All kids love learning about animals!

Laurie Ramsdale/Roba Family Farm

What does inclusion look like in a full inclusion classroom?

This science lesson plan is designed to give you a sense of what works well with a diverse group of children, from the learning disabled to the gifted. I will be using this lesson plan with my mixed group of multiply handicapped and autistic teens. We will be building vocabulary as well as building "intraverbal" skills.

Lesson Plan: What is a Mammal?

Student Level: Grades 1-2

Objectives:

  • Students will identify animals that are mammals and that are not mammals by the characteristic of
  1. Live births
  2. Warm blooded
  3. Hair or fur body cover.
  • Students will collaborate on the classroom activity.

Standards: This lesson meets Pennsylvania Science Standard 3.3.4A: Know the similarities and differences of living things. You need to check your state's standards. This lesson expects a child to function at the level of "Application" on Blooms Taxonomy.

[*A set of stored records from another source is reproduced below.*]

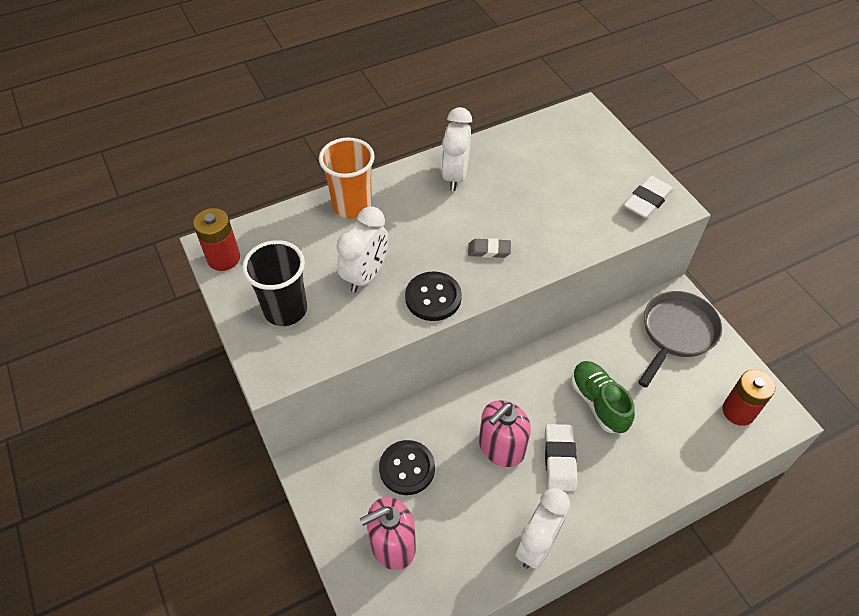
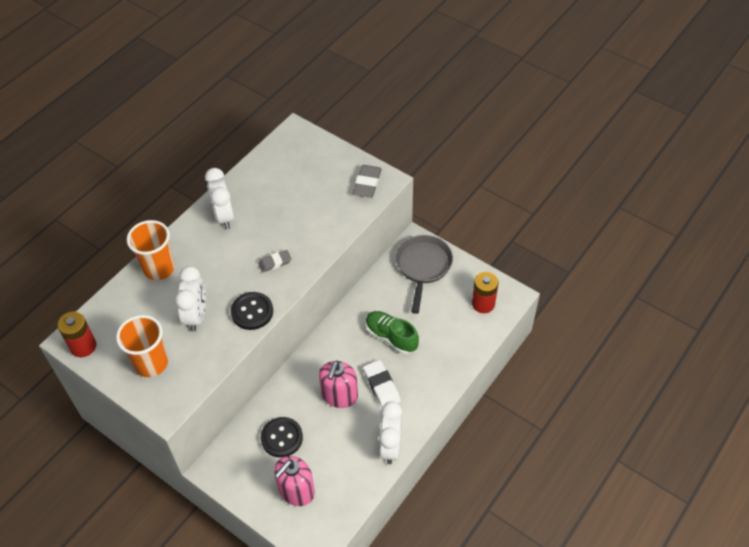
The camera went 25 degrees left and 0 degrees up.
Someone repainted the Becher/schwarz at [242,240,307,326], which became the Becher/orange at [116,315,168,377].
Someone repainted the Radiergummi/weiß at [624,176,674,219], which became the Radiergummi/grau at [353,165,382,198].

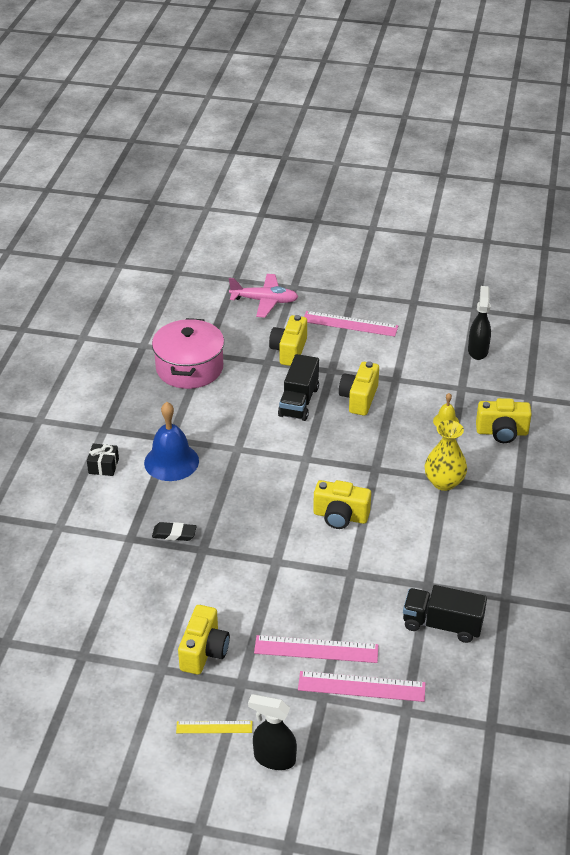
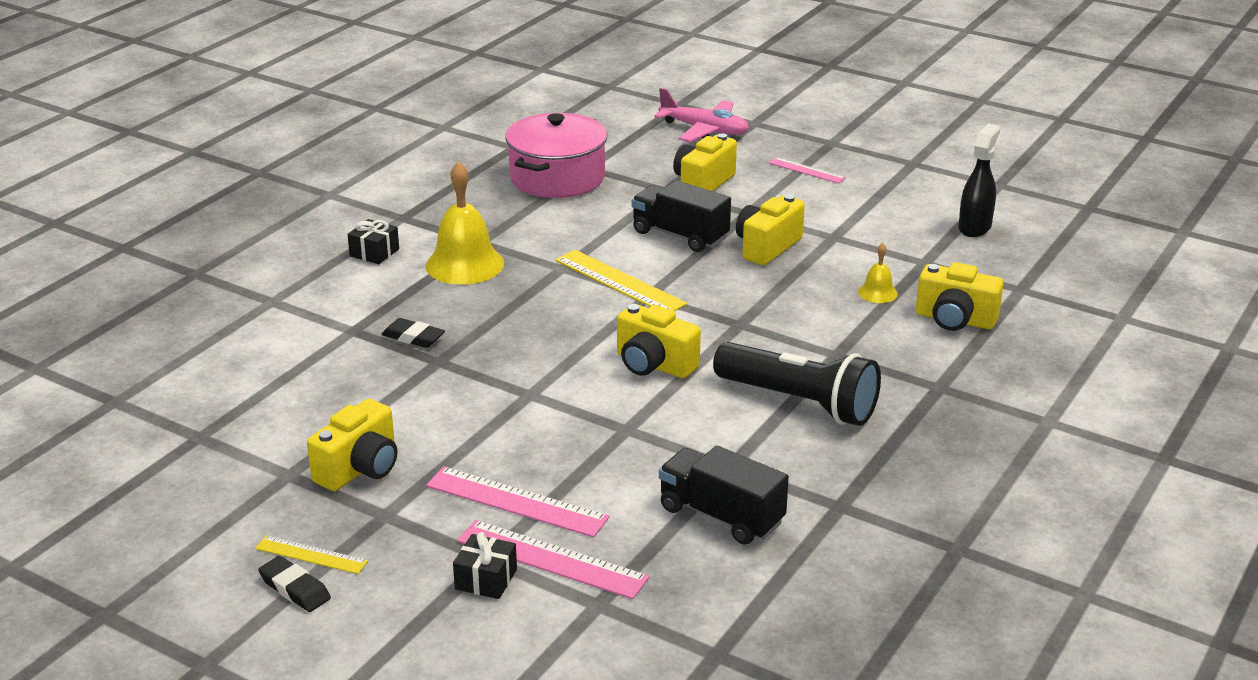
The camera went 20 degrees right and 10 degrees down.
Someone put down the Radiergummi/schwarz at [258,556,331,612].
Someone repainted the Glocke/blau at [144,402,199,481], which became the Glocke/gelb at [426,161,504,284].
Someone put down the Geschenk/schwarz at [453,532,517,599].
Someone put down the Lineal/gelb at [555,250,687,311].
Someone rotated the Lastwagen/schwarz at [278,354,319,421] by 90 degrees clockwise.
Someone put down the Taschenlampe/schwarz at [713,342,881,426].
Someone scaled the Lineal/rosa at [304,311,398,337] by 0.58.
Someone took away the Sprühflasche/schwarz at [248,694,297,770].
Someone took away the Vase/gelb at [425,420,467,491].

Timeline: One 45-minute period.
This lesson is designed to be part of unit on Mammals that will include Habitat, Mammal Babies, Reptiles, Amphibians, Fish, Insects Birds, Food Chain, and Protecting Endangered Species.

Materials:

  • Chart: Get a picture of a dog: Your pet or a child's pet is best. Print and place it on a large piece of chart paper.
  • 20 animals cards, 10 mammals, 10 non-mammals for each group of 3. You can make these with Microsoft Word, inserting digital pictures. Laminate them for future groups. Each card will have the picture of an animal (I love Google Images as source) with its name on the front. On the back, you will write the three categories: Does it have live babies or lay eggs? Is it warm or cold blooded? What kind of body covering?
  • A record sheet with Mammals at the top of one column, non-mammals on the other, and 10 lines under each.
  • Assessment worksheets for general ed students. It will have two circles labeled "Mammal" and "Not a Mammal" and a word bank with all the animals you have on the animal cards.

Procedure:

  • Assess prior knowledge: See how many of the animals your children can name independently from the cards.
  • Introduce the concept "Mammal" using the picture of the dog: "This is my Dog Spot" He is a mammal. Was he born? Did his mother lay and egg? What else do you know about him? Elicit information about his body covering, what he eats, whether his body feels warm or cold to the touch. Write the three criteria on the chart. Mammals are: Warm blooded, Born alive, Have hair or fur for body coverings.
  • Are you a mammal? Discuss whether humans conform to the three criteria.
  • Collaborative Activity: Give a set of cards to each group. Have enough to split your class into groups of three. One member should be high functioning and a reader, a second member should be able to copy from an example, and the third person will only need to put the cards in two groups.
  • Discuss the collaborative process: Each group will have a reader, a recorder and a card sorter. They will read the back of the card and decide whether it the animal is a mammal or not a mammal. The sorter will place the card on the desk with the mammals or with the non mammals. The recorder will put the animal's name on the record sheet. Give the class 15 minutes to complete.

  • Regroup: Write the results from the groups on a chart, ask each group as they report out, why the animal is or is not a mammal.

Assessment:

  • Readers: They will complete the assessment sheet described above.
  • Non-readers: They will sort the cards for the teacher in a one to one setting.